Portal is shipped as a Helm chart (deploy/helm/portal/) plus a small handful of CustomResourceDefinitions (deploy/helm/portal/crds/ and deploy/crds/). Upgrades are a Helm operation; the CRD set has its own lifecycle.

Standard upgrade workflow¶

# 1. Fetch the new chart version.
helm repo update

# 2. Render and review (dry-run) — read the diff before applying.
helm upgrade --dry-run portal portal/portal --version v0.2.0 -n portal-system

# 3. Apply.
helm upgrade portal portal/portal --version v0.2.0 -n portal-system

Wait for the new replicas to roll out (kubectl rollout status deployment/portal -n portal-system). The PodDisruptionBudget ensures admission stays available throughout — but verify with kubectl get events -n portal-system if the upgrade stalls.

CRD version skew¶

CRDs in deploy/helm/portal/crds/ are picked up by helm install but not upgraded by helm upgrade. This is Helm's documented behaviour, not a Portal quirk. Between Portal versions that change CRD schemas you must explicitly apply:

kubectl apply -f deploy/crds/
kubectl apply -f deploy/helm/portal/crds/

Or, equivalently, fetch the new chart bundle and:

helm pull portal/portal --version v0.2.0 --untar
kubectl apply -f portal/crds/

Then run helm upgrade as above. The order matters: CRDs must be present before Portal pods that depend on them start. Existing CRs are unaffected by additive schema changes; the API server applies the new structural schema on next write.

CRD conversion¶

Portal currently ships one stored version of each CRD (v1alpha1). No conversion webhook is required. When the schema graduates to v1beta1 or v1, a conversion webhook will land alongside it; until then, no extra work.

Rollback¶

helm history portal -n portal-system
helm rollback portal <REVISION> -n portal-system

Two known-good break-glass procedures if Helm rollback gets stuck:

Stuck because the new `ValidatingWebhookConfiguration` is wrong¶

If a misconfigured upgrade made the webhook itself reject the rollback's API calls (rare, but possible if failurePolicy: Fail plus a self-conflicting objectSelector):

# Delete the broken webhook config — this temporarily makes admission absent
# for audited namespaces. System namespaces are unaffected.
kubectl delete validatingwebhookconfiguration portal.io

# Roll back the chart.
helm rollback portal <REVISION> -n portal-system

# The chart re-creates the webhook config from the rolled-back version.

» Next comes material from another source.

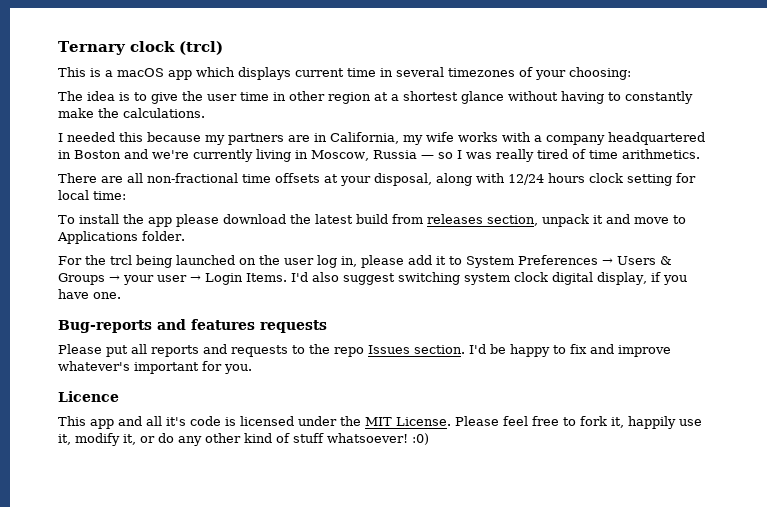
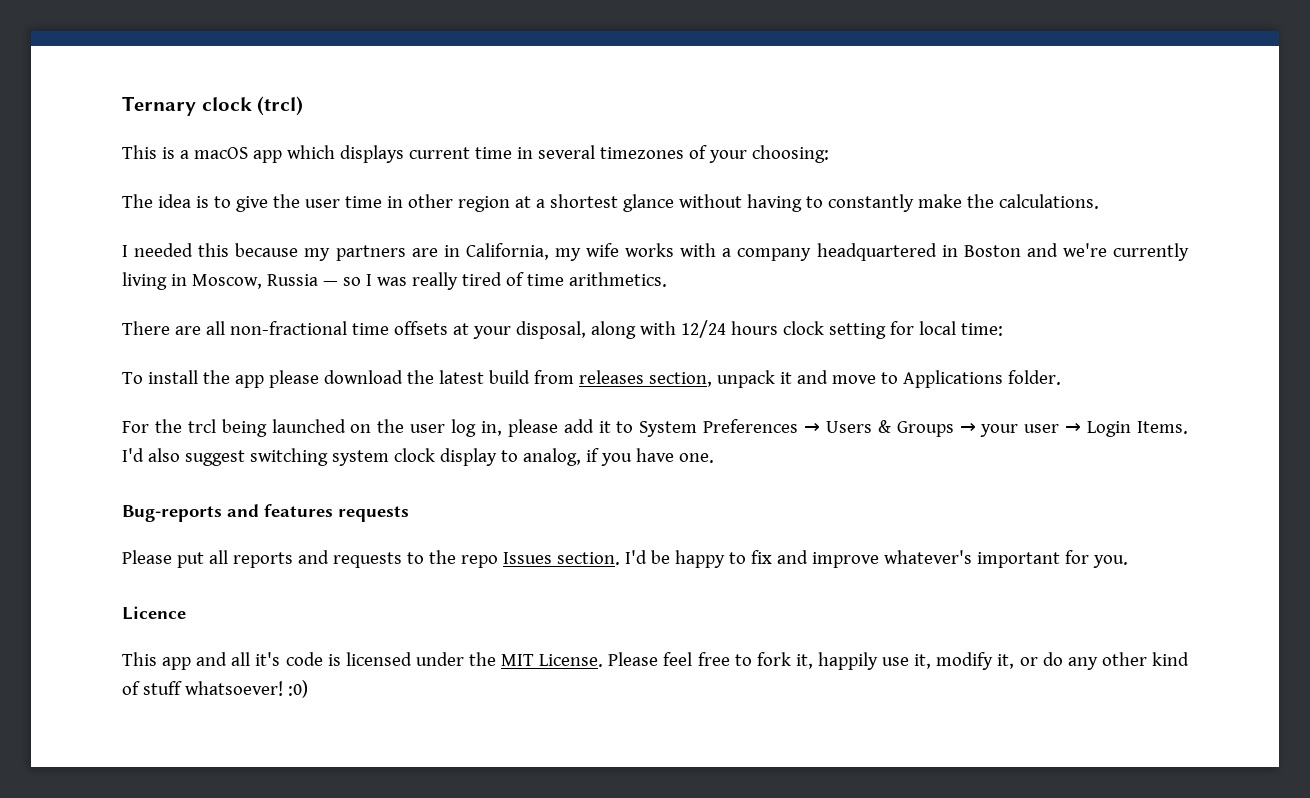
[552,272,647,285] digital display, -> [439,448,581,466] display to analog,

See recovery-from-self-lockout.md for the full procedure when even kubectl is being rejected.

Stuck because new pods can't start (image pull, ConfigMap missing)¶

helm rollback is normally enough — the previous ReplicaSet scales back up. If both ReplicaSets are at 0:

kubectl scale deployment/portal --replicas=2 -n portal-system

…to nudge the rollback scheduler.

Pre-upgrade checklist¶

Read the release notes — Portal is greenfield; v1.x → v1.(x+1) is the supported step. Skipping minor versions is best-effort.
Check .status.parseError is empty on every CR before upgrading. A rule that compiles under the current expr-lang version but not the next is the most likely upgrade surprise. Run kubectl get portalclusterrule -o jsonpath='{range .items[*]}{.metadata.name}{"\t"}{.status.parseError}{"\n"}{end}'.
Confirm replicaCount >= 2 and the PDB is in place if the upgrade ships new admission code.
Have the break-glass kubectl delete validatingwebhookconfiguration portal.io command handy in a copy-paste buffer.